Parallel Scraping with ScraperUtils

This guide shows how to parallelize your multi-authority scraper to significantly reduce run times.

When to Use Parallel Scraping

Use parallel scraping when:

You have 10+ authorities taking significant time each
Authorities are independent (no shared state)
You want to reduce total scraper run time from hours to minutes

Installation

Add the parallel gem to your Gemfile:

gem "scraperwiki", git: "https://github.com/openaustralia/scraperwiki-ruby.git", branch: "morph_defaults"
gem 'scraper_utils'
gem 'parallel'  # Add this line

Modified Scraper Implementation

See example_parallel_scraper.rb as an example of how to convert your existing scraper to use parallel processing.

Key Changes from Sequential Version

Added parallel gem to Gemfile
Split scraping logic into scrape_authority (single authority) and scrape_parallel (coordinator)
Enable collection mode with ScraperUtils::DbUtils.collect_saves! in each subprocess
Return results as [authority_label, saves, unprocessable, exception] from each subprocess
Save in main process to avoid SQLite locking issues
Preserve error handling: UnprocessableRecord exceptions logged but don't re-raise

Configuration Options

Process Count

Control the number of parallel processes:

# In code
process_count = (ENV['MORPH_PROCESSES'] || Etc.nprocessors * 2).to_i
Scraper.run(authorities, process_count: process_count)
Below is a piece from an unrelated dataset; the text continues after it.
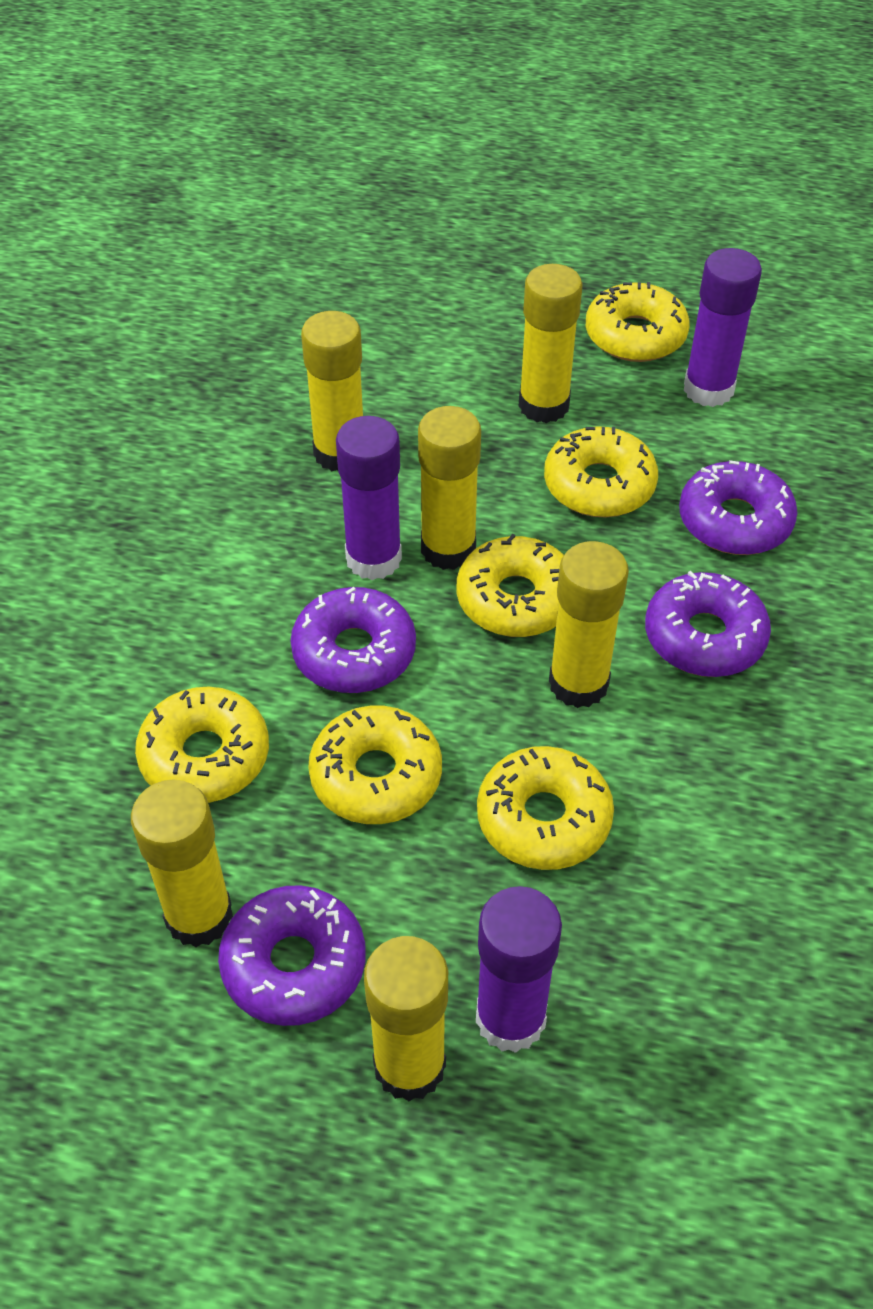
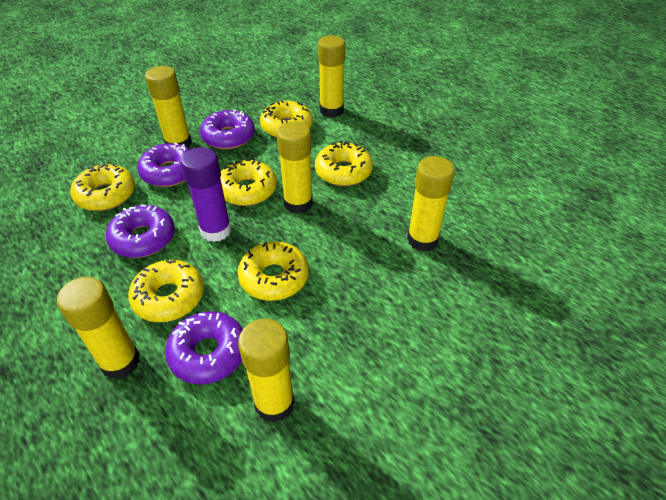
purple glue stick: 3 -> 1

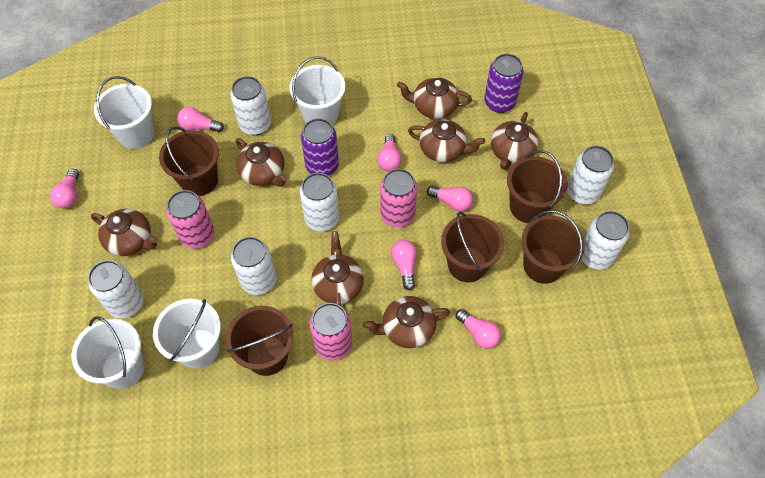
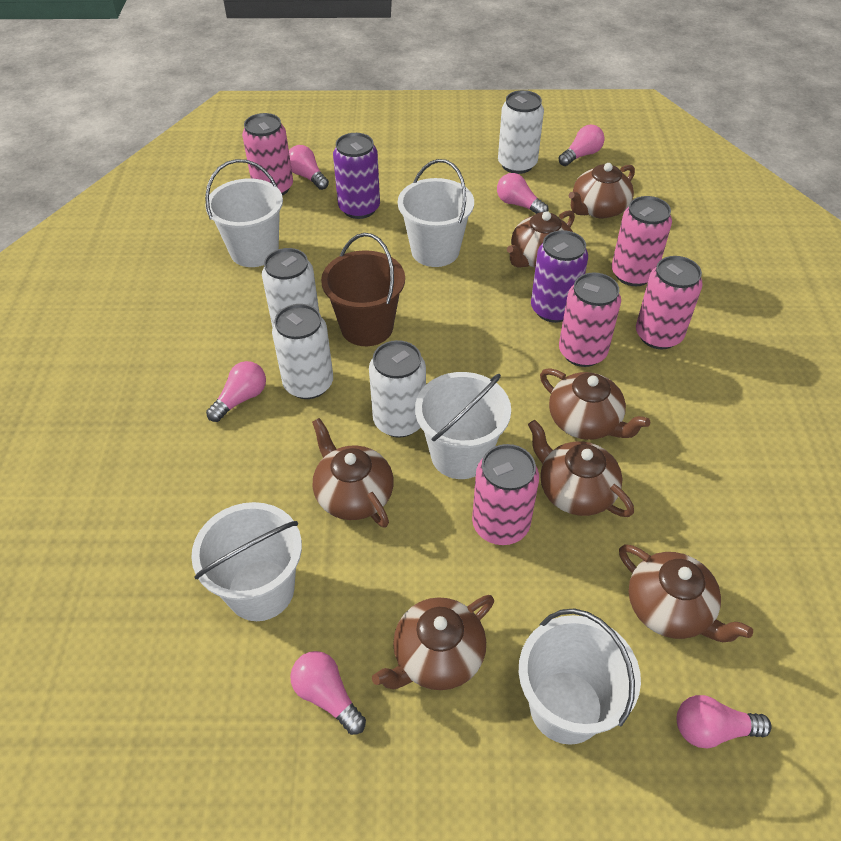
brown bucket: 5 -> 1
pink can: 3 -> 5
white bucket: 4 -> 5
white can: 6 -> 4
# Via environment variable
export MORPH_PROCESSES=6

Start with 4 processes and adjust based on:

Available CPU cores
Memory usage
Network bandwidth
Target site responsiveness

Environment Variables

All existing environment variables work unchanged:

MORPH_AUTHORITIES - filter authorities
MORPH_EXPECT_BAD - expected bad authorities
DEBUG - debugging output
MORPH_PROCESSES - number of parallel processes

Performance Expectations

Typical performance improvements:

4 processes: 3-4x faster
8 processes: 6-7x faster (if you have the cores/bandwidth)
Diminishing returns beyond 8 processes for most scrapers

Example: 20 authorities × 6 minutes each = 2 hours sequential → 30 minutes with 4 processes

Debugging Parallel Scrapers

Test with 1 process first: process_count: 1 to isolate logic issues
Check individual authorities: Use MORPH_AUTHORITIES=problematic_auth
Monitor resource usage: Watch CPU, memory, and network during runs
Enable debugging: DEBUG=1 works in all processes

Limitations

Shared state: Each process is isolated - no shared variables between authorities
Memory usage: Each process uses full memory - monitor total usage
Database locking: Only the main process writes to SQLite (by design)
Error handling: Exceptions in one process don't affect others

Migration from Sequential

Your existing scraper logic requires minimal changes:

Extract single-authority logic into separate method
Add collect_saves! call at start of each subprocess
Return collected saves instead of direct database writes
Use Parallel.map instead of each for authorities

The core scraping logic in YourScraper.scrape remains completely unchanged.